May have some errors in the code I gave… hope you get the gist

you’re saying the second half is the half above the diagonal? Isn’t that more or less the same as L? (you can check my last post in your previous thread. You’ll realize when you expand the b[i], you get your current algorithm(column-dependent). When you don’t expand it, you get what I had written there(row-dependent), which I though may not be optimal, depending on the filling pattern of the matrix). If it is indeed as I have imagined, then you can do calculation for both sections together, which should improve efficiency a bit further.

There’s another optimization that could be done:

use cuComplex, not cuDoubleComplex. since if you use the counter, the x coordinate would be unnecessary. Then you can just store the y coordinates in a separate array. This also saves some bandwidth. Of course, to see whether this would be successful or not you’ll have to see whether the compiler uses ld64 instead of ld. If it’s using ld, then I guess you’ll have to stop using cuComplex altogether and use one array for real and another array for imaginary part.

and you can try this one, though I’m not sure if it will help or not cos it introduces a bit of overhead in the calculation of offset, which could only be effectively reduced when you have a lesser degree of sparsity: use padding to ensure that the second element in any column is aligned to 128-byte. This would be easier for coalesced access.

174,000 / 10,000,000 = 0.00174; 0.00174 * 10,000 = 17.4;

Also, i think maybe launching 256 threads should be more than enough, if the non-zero values are uniformly distributed.

Anyway, given such low effective occupancy your code is having, i’m very surprised that your GPU code still runs faster than your CPU code !!! (only 1 effective warp for most of the time on the entire device… memory access not coalesced… inefficient use of atomicAdd… OMG I don’t believe it) how much is your current speedup? I’m really tempted to think that your CPU code has some really big problems.

Thanks for the code - I will certainly try to implement this when I get home tonight. It does seem much more elegant to avoid branching by using an entire warp. I bet your code will squeeze even more performance out.

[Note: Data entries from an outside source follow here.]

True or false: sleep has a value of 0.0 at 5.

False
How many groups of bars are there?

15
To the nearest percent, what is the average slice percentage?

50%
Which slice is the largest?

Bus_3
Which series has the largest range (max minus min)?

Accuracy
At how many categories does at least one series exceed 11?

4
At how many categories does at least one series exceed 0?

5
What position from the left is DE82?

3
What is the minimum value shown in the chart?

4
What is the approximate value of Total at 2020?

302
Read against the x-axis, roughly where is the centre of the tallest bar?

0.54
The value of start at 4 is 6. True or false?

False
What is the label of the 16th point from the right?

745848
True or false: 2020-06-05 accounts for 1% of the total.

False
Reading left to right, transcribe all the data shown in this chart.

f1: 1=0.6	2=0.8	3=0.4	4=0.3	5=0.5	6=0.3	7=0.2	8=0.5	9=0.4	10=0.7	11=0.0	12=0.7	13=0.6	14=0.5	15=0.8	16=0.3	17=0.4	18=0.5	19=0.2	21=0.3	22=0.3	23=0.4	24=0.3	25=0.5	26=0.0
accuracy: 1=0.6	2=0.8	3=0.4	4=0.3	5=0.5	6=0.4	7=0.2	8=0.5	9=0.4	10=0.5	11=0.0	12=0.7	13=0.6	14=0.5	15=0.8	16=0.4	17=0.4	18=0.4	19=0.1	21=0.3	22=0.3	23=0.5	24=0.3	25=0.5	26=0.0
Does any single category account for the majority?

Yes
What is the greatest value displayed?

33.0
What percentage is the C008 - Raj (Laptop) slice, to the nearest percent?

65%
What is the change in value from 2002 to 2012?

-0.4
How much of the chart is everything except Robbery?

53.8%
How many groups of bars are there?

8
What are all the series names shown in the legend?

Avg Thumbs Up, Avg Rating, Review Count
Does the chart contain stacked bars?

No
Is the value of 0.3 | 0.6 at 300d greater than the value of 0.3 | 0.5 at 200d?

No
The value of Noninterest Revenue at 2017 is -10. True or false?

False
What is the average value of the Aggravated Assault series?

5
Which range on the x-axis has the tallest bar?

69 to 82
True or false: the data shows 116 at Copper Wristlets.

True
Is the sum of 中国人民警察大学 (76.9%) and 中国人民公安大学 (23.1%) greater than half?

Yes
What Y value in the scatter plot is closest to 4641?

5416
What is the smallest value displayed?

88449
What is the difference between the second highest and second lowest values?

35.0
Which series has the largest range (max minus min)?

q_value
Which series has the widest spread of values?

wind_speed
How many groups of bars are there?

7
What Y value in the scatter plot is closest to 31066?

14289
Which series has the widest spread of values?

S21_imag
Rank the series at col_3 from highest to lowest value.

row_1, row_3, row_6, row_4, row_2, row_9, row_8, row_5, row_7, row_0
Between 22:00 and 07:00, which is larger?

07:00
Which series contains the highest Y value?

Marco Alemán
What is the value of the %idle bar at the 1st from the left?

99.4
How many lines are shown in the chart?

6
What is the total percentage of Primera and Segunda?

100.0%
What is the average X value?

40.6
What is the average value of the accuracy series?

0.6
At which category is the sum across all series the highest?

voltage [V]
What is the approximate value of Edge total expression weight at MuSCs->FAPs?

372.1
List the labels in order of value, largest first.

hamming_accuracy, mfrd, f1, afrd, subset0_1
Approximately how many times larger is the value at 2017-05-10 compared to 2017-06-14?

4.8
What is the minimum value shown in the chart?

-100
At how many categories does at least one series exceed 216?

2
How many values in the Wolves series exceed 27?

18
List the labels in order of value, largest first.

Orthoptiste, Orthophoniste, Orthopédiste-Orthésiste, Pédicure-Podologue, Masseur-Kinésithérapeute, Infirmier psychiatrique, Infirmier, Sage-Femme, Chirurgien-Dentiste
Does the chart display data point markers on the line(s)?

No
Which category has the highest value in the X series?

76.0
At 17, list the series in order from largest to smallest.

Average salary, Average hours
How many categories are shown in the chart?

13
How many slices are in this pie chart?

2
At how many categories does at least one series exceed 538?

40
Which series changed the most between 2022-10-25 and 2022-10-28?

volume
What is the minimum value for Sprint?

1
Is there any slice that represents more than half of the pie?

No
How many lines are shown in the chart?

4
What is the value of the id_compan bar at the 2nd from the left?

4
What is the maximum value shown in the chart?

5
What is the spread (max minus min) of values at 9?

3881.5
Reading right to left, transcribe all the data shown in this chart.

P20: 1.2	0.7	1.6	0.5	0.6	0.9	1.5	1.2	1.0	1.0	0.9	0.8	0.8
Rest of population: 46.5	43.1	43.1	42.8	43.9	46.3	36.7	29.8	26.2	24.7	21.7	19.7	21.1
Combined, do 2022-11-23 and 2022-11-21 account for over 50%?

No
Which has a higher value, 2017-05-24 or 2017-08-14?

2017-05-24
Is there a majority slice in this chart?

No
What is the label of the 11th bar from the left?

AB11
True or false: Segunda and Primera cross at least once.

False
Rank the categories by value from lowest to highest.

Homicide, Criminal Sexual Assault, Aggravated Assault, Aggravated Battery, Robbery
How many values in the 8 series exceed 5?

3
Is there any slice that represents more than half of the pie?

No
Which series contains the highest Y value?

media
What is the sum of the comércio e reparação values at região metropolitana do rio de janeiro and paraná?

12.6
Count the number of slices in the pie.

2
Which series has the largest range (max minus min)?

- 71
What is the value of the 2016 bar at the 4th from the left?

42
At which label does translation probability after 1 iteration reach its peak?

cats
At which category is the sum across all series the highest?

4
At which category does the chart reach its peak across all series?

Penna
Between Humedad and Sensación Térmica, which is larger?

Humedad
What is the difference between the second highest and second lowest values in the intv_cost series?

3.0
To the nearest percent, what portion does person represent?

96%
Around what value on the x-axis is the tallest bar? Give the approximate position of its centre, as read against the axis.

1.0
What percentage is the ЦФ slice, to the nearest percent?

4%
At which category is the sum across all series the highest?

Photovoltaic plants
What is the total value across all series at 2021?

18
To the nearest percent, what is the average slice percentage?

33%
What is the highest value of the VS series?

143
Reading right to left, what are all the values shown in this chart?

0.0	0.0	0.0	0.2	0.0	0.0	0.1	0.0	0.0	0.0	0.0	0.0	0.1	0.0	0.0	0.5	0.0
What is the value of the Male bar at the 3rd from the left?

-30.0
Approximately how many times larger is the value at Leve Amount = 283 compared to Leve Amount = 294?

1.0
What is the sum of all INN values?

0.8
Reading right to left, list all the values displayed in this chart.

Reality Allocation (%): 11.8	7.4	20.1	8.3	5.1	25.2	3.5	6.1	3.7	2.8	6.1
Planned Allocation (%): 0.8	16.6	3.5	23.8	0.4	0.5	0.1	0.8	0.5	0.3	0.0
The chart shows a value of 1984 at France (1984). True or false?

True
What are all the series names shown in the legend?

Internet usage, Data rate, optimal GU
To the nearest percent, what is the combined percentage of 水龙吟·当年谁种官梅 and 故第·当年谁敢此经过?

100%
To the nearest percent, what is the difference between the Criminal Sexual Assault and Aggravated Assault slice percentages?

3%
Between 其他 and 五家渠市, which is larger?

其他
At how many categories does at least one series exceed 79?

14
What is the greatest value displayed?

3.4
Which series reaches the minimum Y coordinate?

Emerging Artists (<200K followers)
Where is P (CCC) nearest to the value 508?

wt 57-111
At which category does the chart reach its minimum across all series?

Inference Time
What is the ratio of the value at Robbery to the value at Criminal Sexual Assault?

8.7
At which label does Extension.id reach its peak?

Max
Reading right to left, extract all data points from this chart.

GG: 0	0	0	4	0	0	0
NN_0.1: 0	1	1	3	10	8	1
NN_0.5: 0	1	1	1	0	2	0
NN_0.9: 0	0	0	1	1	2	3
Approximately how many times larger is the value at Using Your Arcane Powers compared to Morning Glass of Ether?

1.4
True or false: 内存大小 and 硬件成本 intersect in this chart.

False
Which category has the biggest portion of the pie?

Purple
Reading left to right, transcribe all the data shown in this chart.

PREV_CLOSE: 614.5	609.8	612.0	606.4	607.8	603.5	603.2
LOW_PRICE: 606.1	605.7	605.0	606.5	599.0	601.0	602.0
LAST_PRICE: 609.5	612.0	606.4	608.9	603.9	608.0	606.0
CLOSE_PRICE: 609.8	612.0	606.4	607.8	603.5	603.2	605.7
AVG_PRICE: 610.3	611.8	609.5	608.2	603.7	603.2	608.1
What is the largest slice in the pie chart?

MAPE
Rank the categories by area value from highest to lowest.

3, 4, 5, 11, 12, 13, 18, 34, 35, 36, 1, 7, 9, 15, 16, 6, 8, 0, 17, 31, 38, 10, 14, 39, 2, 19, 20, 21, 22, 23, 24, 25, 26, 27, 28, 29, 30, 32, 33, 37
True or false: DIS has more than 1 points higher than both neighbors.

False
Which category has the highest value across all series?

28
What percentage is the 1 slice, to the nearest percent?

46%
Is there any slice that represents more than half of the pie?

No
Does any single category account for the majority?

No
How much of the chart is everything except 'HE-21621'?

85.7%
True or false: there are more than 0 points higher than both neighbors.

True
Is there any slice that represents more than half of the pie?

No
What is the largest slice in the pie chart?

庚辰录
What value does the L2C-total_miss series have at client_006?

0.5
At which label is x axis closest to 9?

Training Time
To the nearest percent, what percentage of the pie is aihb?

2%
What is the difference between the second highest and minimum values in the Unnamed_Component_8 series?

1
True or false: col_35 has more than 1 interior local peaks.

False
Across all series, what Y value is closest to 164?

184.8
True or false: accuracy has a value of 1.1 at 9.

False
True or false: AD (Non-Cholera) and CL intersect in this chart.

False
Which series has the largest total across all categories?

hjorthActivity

The second half of the algorithm is similar to L, except that instead of going column wise, we are going row wise. It is also reversed, in that we start at row N-1 and work our way to zero. We’re also staying to the right of the diagonal since it is row wise.

I will plan to implement your suggestion of implementing an array of how many non-zero elements are produced per column/row. That does seem to make more sense than using atomicAdd.

Thanks again!

you intentionally wrote the cpu code in an extremely inefficient manner to show your boss how great GPGPU can be, didn’t you?

lol - no, I didn’t. But it should be said that this work is for a paper I’m writing, not for an actual implementation. I have been working with a company to develop a copy of their CPU algorithm, and then obviously parallelize it with CUDA.

That said - I implemented some of the suggestions you made as well as a few other things that I found, and things are looking pretty good. I’m actually achieving about an 17x speed up over the CPU. For an algorithm that is barely parallelizable due to the data dependencies and what not, I am pretty proud of that.

Using cudaprof, it looks like I’m not as inefficient as one might think. I’m getting about a 67% occupancy, which according to the manual isn’t all that bad (they state anything above 50 is pretty good).

There is still some more work to be done, but I will likely have to hold off - I only have a month or so to write the paper.

Again, thanks for your help - I very much so appreciate it!

Well, as long as things work out for you, that’s good!